Ce serait aller vite en besogne, autrement dit, d’opposer plasticité à automatisation. L’automate est bien plutôt la doublure nécessaire de l’esprit, et la plasticité une ressource pour de nouvelles automatisations. Les paramètres de la discussion eux-mêmes doivent autrement dit être changés. Pour ce faire, Catherine Malabou en appelle au pragmatisme de Dewey qui définit l’intelligence comme enquête et méthode, co-originairement automatisation, recherche et invention. Selon une telle conception, la réflexivité et la possibilité du sujet de se distancer sont elles-mêmes comprises comme l’effet d’un entrainement, d’une automatisation (ce qui rétroactivement, conduit aussi à remettre en cause le caractère unilatéralement automatique de la machine, celle-ci impliquant le plus souvent l’aléa, le hasard, l’accident au sein de son fonctionnement). Le pragmatisme envisage ainsi une véritable économie de la réflexivité. Ce faisant, il est d’emblée ouvert sur les questions sociales et politiques (l’importance de la question scolaire pour Dewey, et le poids de sa pensée à ce sujet sur les réformes menées dans le monde dans la première moitié du XXe siècle en attestent).

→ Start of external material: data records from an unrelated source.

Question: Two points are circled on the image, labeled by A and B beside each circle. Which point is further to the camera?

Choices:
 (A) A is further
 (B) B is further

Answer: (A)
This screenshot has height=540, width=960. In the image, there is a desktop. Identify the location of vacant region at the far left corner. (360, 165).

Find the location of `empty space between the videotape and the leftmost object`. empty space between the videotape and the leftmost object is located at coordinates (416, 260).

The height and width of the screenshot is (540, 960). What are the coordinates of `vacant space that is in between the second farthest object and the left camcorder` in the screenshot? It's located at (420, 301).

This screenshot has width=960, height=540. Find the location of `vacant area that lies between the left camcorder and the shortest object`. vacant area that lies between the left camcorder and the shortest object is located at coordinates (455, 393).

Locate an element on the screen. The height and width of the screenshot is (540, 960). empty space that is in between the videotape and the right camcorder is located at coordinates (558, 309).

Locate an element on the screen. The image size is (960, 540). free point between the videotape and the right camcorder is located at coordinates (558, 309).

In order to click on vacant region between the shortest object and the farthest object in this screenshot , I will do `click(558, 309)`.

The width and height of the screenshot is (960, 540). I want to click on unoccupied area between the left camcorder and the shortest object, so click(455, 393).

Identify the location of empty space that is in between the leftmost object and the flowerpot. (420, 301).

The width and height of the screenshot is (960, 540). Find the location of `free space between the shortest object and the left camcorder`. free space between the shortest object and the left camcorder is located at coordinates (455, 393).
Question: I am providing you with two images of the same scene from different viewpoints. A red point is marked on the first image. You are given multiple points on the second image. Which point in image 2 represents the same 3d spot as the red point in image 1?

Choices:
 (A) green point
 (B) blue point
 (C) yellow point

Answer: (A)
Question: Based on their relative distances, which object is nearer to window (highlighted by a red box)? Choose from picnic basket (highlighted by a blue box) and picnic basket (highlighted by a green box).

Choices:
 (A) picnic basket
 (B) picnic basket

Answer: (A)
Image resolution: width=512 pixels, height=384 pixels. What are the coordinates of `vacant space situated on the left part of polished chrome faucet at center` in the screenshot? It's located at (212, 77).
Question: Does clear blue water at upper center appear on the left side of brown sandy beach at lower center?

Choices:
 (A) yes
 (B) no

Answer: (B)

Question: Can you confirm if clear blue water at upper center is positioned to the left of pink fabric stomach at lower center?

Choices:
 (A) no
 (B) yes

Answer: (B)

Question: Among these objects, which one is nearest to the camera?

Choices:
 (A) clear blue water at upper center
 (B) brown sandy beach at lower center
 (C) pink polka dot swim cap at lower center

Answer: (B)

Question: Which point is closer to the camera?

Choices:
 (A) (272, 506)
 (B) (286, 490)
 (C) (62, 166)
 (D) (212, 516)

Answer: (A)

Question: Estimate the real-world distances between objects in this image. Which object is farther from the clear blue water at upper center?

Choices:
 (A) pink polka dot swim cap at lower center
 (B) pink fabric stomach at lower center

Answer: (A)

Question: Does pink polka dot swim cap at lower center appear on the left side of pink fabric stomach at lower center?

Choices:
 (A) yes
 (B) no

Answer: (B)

B : Conséquences d’une telle approche

Les conséquences d’une telle conception de l’intelligence sont selon Catherine Malabou à la fois pédagogiques, politiques et culturelles. La plus évidente concerne la pédagogie. Celle-ci est amenée à évoluer à la fois dans ses modalités (mise en action, classes inversées, serious games et gaming en général, MOOCS, autant de méthodes favorisant horizontalisation et individualisation) et dans son organisation. En effet, les nouvelles technologies n’ont pas encore trouvé place au sein d’une véritable pensée pédagogique et émancipatrice : on ne peut nier en effet la pauvreté de la pensée pédagogique elle-même, actuellement le plus souvent limitée à un ensemble de pratiques dénuées des soubassements théoriques et des démarches réflexives que Durkheim considérait inséparables de toute pédagogie, surtout eût égard aux riches heures de la discipline (pédagogie négative depuis Rousseau, dans l’école de Hambourg, antipédagogie chez Illitch, pédagogie institutionnelle chez Freinet et Oury, pédagogie clinique…) Une attention particulière est alors accordée à la question de la multiplicité des intelligences. A ce sujet, on pourra évoquer en miroir les travaux de D. Danetis [6] nés à l’interface des recherches d’Osborn et Guilford et des pratiques d’enseignement des arts plastiques, et placés sous le signe de l’articulation entre fluidité idéationnelle, plasticité conceptuelle et originalité associative.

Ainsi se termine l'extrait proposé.